*EXERCISE BRIEF:* With the first line below as the start and the line containing "embout très fin, parfait" as the end, copy every line between them exactly, ends included.

*EXTRACTED DATA:*

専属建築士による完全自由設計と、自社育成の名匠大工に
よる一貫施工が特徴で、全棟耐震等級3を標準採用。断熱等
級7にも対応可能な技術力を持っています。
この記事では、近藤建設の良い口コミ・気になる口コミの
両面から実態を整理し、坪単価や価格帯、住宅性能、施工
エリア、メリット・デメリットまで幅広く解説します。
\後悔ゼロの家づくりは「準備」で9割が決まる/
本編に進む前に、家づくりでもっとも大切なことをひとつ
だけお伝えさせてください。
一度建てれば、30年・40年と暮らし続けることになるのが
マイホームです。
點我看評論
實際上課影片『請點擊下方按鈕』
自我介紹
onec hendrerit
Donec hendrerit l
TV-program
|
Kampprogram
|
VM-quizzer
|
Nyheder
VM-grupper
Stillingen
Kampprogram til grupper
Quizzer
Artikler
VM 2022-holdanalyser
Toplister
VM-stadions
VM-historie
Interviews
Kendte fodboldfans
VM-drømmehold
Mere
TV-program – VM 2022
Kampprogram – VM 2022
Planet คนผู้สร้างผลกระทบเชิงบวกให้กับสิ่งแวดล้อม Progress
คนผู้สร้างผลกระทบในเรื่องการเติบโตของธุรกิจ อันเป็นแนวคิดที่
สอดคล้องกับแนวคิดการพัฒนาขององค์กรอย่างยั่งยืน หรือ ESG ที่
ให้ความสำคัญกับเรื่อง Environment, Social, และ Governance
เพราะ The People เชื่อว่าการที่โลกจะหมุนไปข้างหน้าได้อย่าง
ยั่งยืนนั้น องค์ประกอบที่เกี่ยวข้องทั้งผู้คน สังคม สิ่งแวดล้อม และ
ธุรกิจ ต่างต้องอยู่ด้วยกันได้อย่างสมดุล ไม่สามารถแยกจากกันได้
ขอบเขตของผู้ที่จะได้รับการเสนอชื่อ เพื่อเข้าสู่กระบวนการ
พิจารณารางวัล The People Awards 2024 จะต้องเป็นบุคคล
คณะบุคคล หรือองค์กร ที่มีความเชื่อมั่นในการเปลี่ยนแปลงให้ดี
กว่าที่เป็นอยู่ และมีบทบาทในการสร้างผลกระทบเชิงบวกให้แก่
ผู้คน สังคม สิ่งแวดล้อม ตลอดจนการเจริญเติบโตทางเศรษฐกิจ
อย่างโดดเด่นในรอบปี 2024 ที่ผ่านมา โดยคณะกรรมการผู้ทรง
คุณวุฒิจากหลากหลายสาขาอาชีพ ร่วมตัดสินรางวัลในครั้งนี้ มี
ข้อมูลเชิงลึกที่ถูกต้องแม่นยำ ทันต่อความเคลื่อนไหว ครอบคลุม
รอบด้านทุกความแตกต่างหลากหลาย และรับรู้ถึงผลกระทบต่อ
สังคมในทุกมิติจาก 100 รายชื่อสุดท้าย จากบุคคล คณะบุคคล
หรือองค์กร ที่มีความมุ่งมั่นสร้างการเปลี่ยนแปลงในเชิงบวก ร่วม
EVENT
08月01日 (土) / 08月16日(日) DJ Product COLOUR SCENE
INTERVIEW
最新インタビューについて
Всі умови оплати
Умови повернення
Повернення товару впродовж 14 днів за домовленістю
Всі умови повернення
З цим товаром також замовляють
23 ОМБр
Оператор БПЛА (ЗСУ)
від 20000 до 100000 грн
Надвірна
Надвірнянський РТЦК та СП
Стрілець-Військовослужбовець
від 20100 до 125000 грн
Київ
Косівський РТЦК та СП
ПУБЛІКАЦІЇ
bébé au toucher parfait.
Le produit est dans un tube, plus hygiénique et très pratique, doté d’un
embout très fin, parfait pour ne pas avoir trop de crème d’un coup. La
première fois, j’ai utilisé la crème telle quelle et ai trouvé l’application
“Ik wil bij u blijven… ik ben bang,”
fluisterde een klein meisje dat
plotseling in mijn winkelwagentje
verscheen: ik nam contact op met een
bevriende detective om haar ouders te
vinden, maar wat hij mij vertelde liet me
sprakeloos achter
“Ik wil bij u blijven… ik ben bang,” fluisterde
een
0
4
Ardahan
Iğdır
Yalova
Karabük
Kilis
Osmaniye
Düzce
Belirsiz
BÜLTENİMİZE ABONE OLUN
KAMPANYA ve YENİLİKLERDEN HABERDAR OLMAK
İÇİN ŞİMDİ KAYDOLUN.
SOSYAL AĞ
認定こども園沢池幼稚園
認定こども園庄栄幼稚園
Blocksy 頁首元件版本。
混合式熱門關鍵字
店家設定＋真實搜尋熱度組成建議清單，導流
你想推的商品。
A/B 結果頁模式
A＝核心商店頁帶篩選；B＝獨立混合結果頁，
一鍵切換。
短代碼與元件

*EXPECTED ANSWER:*
専属建築士による完全自由設計と、自社育成の名匠大工に
よる一貫施工が特徴で、全棟耐震等級3を標準採用。断熱等
級7にも対応可能な技術力を持っています。
この記事では、近藤建設の良い口コミ・気になる口コミの
両面から実態を整理し、坪単価や価格帯、住宅性能、施工
エリア、メリット・デメリットまで幅広く解説します。
\後悔ゼロの家づくりは「準備」で9割が決まる/
本編に進む前に、家づくりでもっとも大切なことをひとつ
だけお伝えさせてください。
一度建てれば、30年・40年と暮らし続けることになるのが
マイホームです。
點我看評論
實際上課影片『請點擊下方按鈕』
自我介紹
onec hendrerit
Donec hendrerit l
TV-program
|
Kampprogram
|
VM-quizzer
|
Nyheder
VM-grupper
Stillingen
Kampprogram til grupper
Quizzer
Artikler
VM 2022-holdanalyser
Toplister
VM-stadions
VM-historie
Interviews
Kendte fodboldfans
VM-drømmehold
Mere
TV-program – VM 2022
Kampprogram – VM 2022
Planet คนผู้สร้างผลกระทบเชิงบวกให้กับสิ่งแวดล้อม Progress
คนผู้สร้างผลกระทบในเรื่องการเติบโตของธุรกิจ อันเป็นแนวคิดที่
สอดคล้องกับแนวคิดการพัฒนาขององค์กรอย่างยั่งยืน หรือ ESG ที่
ให้ความสำคัญกับเรื่อง Environment, Social, และ Governance
เพราะ The People เชื่อว่าการที่โลกจะหมุนไปข้างหน้าได้อย่าง
ยั่งยืนนั้น องค์ประกอบที่เกี่ยวข้องทั้งผู้คน สังคม สิ่งแวดล้อม และ
ธุรกิจ ต่างต้องอยู่ด้วยกันได้อย่างสมดุล ไม่สามารถแยกจากกันได้
ขอบเขตของผู้ที่จะได้รับการเสนอชื่อ เพื่อเข้าสู่กระบวนการ
พิจารณารางวัล The People Awards 2024 จะต้องเป็นบุคคล
คณะบุคคล หรือองค์กร ที่มีความเชื่อมั่นในการเปลี่ยนแปลงให้ดี
กว่าที่เป็นอยู่ และมีบทบาทในการสร้างผลกระทบเชิงบวกให้แก่
ผู้คน สังคม สิ่งแวดล้อม ตลอดจนการเจริญเติบโตทางเศรษฐกิจ
อย่างโดดเด่นในรอบปี 2024 ที่ผ่านมา โดยคณะกรรมการผู้ทรง
คุณวุฒิจากหลากหลายสาขาอาชีพ ร่วมตัดสินรางวัลในครั้งนี้ มี
ข้อมูลเชิงลึกที่ถูกต้องแม่นยำ ทันต่อความเคลื่อนไหว ครอบคลุม
รอบด้านทุกความแตกต่างหลากหลาย และรับรู้ถึงผลกระทบต่อ
สังคมในทุกมิติจาก 100 รายชื่อสุดท้าย จากบุคคล คณะบุคคล
หรือองค์กร ที่มีความมุ่งมั่นสร้างการเปลี่ยนแปลงในเชิงบวก ร่วม
EVENT
08月01日 (土) / 08月16日(日) DJ Product COLOUR SCENE
INTERVIEW
最新インタビューについて
Всі умови оплати
Умови повернення
Повернення товару впродовж 14 днів за домовленістю
Всі умови повернення
З цим товаром також замовляють
23 ОМБр
Оператор БПЛА (ЗСУ)
від 20000 до 100000 грн
Надвірна
Надвірнянський РТЦК та СП
Стрілець-Військовослужбовець
від 20100 до 125000 грн
Київ
Косівський РТЦК та СП
ПУБЛІКАЦІЇ
bébé au toucher parfait.
Le produit est dans un tube, plus hygiénique et très pratique, doté d’un
embout très fin, parfait pour ne pas avoir trop de crème d’un coup. La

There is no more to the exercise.